## Excerpted records
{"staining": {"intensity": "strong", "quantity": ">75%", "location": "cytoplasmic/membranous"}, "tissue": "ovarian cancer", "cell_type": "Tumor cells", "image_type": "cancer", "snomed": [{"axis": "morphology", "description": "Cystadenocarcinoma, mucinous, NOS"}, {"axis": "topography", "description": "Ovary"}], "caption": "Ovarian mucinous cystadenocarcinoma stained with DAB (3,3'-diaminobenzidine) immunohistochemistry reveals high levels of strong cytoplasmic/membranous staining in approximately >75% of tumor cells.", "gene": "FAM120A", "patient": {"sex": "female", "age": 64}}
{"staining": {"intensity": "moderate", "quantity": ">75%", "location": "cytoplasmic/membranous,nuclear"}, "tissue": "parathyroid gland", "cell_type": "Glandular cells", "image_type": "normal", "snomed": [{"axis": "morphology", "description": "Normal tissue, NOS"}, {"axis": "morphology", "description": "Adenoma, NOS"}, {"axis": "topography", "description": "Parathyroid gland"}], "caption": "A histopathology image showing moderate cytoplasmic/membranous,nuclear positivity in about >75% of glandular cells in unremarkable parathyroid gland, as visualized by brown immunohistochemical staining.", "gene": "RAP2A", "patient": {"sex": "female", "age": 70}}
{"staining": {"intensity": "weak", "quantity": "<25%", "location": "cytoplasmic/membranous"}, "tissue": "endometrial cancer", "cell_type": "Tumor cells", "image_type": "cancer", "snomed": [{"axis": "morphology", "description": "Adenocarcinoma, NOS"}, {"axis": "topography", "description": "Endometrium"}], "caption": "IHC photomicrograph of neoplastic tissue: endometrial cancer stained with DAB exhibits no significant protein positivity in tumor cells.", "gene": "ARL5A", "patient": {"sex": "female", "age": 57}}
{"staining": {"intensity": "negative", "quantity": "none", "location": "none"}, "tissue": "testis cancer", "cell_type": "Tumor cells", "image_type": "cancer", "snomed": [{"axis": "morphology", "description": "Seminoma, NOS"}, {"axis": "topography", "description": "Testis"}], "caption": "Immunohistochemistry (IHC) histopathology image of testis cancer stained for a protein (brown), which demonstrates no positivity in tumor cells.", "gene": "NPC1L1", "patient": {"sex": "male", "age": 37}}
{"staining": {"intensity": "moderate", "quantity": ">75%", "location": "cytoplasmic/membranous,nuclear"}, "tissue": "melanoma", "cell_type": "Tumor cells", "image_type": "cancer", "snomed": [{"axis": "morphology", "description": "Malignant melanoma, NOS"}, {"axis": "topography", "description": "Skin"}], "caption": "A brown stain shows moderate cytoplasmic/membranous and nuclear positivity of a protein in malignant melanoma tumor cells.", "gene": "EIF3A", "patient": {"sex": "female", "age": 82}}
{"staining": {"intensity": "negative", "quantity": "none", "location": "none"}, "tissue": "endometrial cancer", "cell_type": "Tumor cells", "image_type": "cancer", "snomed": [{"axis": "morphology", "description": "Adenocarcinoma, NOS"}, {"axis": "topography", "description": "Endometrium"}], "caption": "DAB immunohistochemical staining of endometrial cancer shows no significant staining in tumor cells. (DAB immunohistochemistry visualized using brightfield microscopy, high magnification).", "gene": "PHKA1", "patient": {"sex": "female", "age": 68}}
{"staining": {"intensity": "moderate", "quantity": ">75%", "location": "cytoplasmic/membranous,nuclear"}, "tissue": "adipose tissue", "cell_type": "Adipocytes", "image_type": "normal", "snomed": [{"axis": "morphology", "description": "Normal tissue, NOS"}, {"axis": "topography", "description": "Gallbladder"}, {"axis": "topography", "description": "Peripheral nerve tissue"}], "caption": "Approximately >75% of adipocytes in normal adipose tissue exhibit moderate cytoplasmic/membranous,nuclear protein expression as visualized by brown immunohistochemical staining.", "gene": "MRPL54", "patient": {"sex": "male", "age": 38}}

## Action item
Every line above from the line with "(IHC) histopathology image" to the line with "immunohistochemical staining of" is wanted, ends included; write them out exactly and add no other line.

## Reply
{"staining": {"intensity": "negative", "quantity": "none", "location": "none"}, "tissue": "testis cancer", "cell_type": "Tumor cells", "image_type": "cancer", "snomed": [{"axis": "morphology", "description": "Seminoma, NOS"}, {"axis": "topography", "description": "Testis"}], "caption": "Immunohistochemistry (IHC) histopathology image of testis cancer stained for a protein (brown), which demonstrates no positivity in tumor cells.", "gene": "NPC1L1", "patient": {"sex": "male", "age": 37}}
{"staining": {"intensity": "moderate", "quantity": ">75%", "location": "cytoplasmic/membranous,nuclear"}, "tissue": "melanoma", "cell_type": "Tumor cells", "image_type": "cancer", "snomed": [{"axis": "morphology", "description": "Malignant melanoma, NOS"}, {"axis": "topography", "description": "Skin"}], "caption": "A brown stain shows moderate cytoplasmic/membranous and nuclear positivity of a protein in malignant melanoma tumor cells.", "gene": "EIF3A", "patient": {"sex": "female", "age": 82}}
{"staining": {"intensity": "negative", "quantity": "none", "location": "none"}, "tissue": "endometrial cancer", "cell_type": "Tumor cells", "image_type": "cancer", "snomed": [{"axis": "morphology", "description": "Adenocarcinoma, NOS"}, {"axis": "topography", "description": "Endometrium"}], "caption": "DAB immunohistochemical staining of endometrial cancer shows no significant staining in tumor cells. (DAB immunohistochemistry visualized using brightfield microscopy, high magnification).", "gene": "PHKA1", "patient": {"sex": "female", "age": 68}}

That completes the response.